Ratings47
Average rating3.4
More like Dr. Douchebag. I thought the main character in David Copperfield was ineffectual, but at least he didn't do any damage. This guy on the contrary has no character whatsoever and does terrifying damage to the people around him. And I don't mean that he is weak or something, no I mean that he is purely a device, an empty point of view for Pasternak to describe the living condition of Russia during the revolution. At three quarter of the book Zhivago gives up the woman he is supposedly in love with for no reason at all–there is no need for it, no danger, no external or internal pressure, nobody is obliging him and he gives her up to the only man she really fears–and she ends up badly. All this just to drive the book toward a gratuitous boring as hell ending (you that when a writer writes, “and now all we have to do is describe the last eight years of Zhivago's life,” nothing good can come of it). Throughout the book you have no idea what Zivagho is thinking or feeling on any important issues.

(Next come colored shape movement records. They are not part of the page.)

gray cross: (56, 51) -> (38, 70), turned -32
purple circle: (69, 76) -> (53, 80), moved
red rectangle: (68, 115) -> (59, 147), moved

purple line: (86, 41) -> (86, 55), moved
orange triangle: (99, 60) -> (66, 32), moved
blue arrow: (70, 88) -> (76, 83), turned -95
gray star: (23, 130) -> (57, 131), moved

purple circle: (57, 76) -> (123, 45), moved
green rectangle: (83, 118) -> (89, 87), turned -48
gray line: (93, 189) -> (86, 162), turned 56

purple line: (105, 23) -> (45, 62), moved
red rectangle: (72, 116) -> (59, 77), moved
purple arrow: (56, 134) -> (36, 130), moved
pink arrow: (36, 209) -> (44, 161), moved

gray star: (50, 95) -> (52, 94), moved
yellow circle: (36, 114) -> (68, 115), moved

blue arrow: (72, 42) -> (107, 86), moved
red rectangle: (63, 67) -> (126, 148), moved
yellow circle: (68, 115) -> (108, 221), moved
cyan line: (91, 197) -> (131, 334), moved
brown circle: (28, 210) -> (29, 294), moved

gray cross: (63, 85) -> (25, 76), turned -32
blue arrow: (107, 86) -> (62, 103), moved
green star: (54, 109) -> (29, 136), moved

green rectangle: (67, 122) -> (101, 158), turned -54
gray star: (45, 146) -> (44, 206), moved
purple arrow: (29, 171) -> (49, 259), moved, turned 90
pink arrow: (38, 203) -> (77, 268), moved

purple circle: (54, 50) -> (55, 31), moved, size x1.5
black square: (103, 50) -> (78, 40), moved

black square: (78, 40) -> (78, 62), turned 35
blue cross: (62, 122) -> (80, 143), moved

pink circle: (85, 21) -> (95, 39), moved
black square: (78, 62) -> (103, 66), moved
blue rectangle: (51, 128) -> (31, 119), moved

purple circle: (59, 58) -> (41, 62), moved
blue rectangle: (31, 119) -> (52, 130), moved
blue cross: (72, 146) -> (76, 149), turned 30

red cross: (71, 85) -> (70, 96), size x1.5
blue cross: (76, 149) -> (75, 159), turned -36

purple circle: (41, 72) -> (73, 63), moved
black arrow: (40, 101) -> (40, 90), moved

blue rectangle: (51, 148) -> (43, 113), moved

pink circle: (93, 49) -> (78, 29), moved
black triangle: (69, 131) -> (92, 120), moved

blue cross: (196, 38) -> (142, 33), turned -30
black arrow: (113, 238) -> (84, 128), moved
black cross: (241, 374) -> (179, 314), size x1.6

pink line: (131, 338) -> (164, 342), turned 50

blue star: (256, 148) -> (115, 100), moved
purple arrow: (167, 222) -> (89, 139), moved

You hear a lot of bs about politics, the landscape, the revolution, Jesus Christ, food and so on, but then you actually have no idea how he feels about Lara. In fact at a certain point you suddenly discover he is in love with her, with absolutely no warning whatsoever. The only thing that is good is Pasternak's ability to describe a place or landscape, which is remarkable. But basically the whole book is a long tedious description. What a downer.